Transport for Greater Manchester is working on new plans to enhance the conurbation’s rail stations following transport secretary Chris Grayling’s decision to refuse the full transfer of stations to Greater Manchester Combined Authority’s control (LTT--05 Jan).
TfGM submitted plans to the Government last March that would have seen the full devolution of stations to GMCA over a period of 150 years. TfGM said this would deliver improvements such as greater investment in station assets, better customer experience, and local regeneration and development. Rental income from retailing and restaurants at the biggest stations such as Piccadilly could have been used to fund improvements at smaller stations (LTT 23 Jan 15).
Network Rail and train operator Arriva Rail North submitted a rival plan for a partnership model and Grayling told Greater Manchester mayor Andy Burnham late last year that the latter was the Government’s preference.
Grayling’s letter to Burnham, just released by TfGM, says: “I am concerned that separating control of stations from the rail industry has the potential to create difficulties and delay to enhancements. I am convinced that working together in partnership as ‘one team’ will deliver better outcomes for customers and communities more quickly.”
TfGM chief executive Jon Lamonte told GMCA that the DfT was proposing awarding £6m to Greater Manchester to develop regeneration and housing (£5m) and community (£1m) schemes at stations. Funding would be managed by Government company London and Continental Railways and the initiative could involve the use of surplus Network Rail assets around stations.
“The partnership will consider possible funding mechanisms to allow cross-subsidy of potential development returns to be used across the Greater Manchester station portfolio,” added Lamonte. “This will ensure that a funding mechanism is in place so stations with little or no development opportunities receive a proportion of the returns for customer improvement projects.”
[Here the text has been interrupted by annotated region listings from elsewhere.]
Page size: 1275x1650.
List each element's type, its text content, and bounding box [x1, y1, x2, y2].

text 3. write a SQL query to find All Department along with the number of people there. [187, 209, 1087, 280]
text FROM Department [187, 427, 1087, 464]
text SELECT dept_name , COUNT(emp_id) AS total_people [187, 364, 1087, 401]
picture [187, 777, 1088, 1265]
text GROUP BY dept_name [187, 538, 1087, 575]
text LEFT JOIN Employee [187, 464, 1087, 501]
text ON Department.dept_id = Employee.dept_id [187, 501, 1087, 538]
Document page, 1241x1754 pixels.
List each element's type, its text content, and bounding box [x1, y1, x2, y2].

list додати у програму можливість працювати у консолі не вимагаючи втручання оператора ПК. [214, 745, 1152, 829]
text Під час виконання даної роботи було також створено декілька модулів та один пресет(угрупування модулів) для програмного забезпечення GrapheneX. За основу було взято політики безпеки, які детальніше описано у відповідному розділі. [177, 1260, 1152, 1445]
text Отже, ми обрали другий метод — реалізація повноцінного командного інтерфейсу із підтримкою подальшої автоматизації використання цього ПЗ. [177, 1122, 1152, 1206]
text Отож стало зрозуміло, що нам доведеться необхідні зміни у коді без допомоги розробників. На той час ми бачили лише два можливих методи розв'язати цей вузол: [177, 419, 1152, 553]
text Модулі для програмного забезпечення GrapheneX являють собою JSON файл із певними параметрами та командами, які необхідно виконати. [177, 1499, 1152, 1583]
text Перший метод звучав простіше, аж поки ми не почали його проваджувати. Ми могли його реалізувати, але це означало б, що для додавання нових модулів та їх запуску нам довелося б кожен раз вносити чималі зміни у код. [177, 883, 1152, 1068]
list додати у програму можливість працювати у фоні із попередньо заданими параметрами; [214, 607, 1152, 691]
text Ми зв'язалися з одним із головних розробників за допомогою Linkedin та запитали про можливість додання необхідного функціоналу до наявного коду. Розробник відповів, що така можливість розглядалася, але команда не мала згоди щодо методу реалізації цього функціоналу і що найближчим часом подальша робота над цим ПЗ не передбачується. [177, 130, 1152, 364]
Work has commenced on the development and regeneration opportunities at each of Burnham’s ‘town centre challenge’ locations with rail stations: Swinton, Farnworth, Stockport, Stalybridge and Rochdale.
TfGM, Stockport Council and Network Rail are conducting a development pilot study for Stockport’s 19 stations.
TfGM is working with Northern and Network Rail on possible customer improvements for stations on the Manchester Piccadilly- Glossop line. Turning redundant station buildings at Glazebrook into a ‘community hub’ is also being explored.
Meanwhile, TfGM wants to gain a station licence at Horwich Parkway, which it owns. This would allow TfGM staff to operate the station, rather than sub-contracting the activities to a train operator.
Lamonte said it would cost more than £150m to make all the conurbation’s stations step-free. TfGM will prioritise stations for funding bids to Network Rail’s Access for All programme.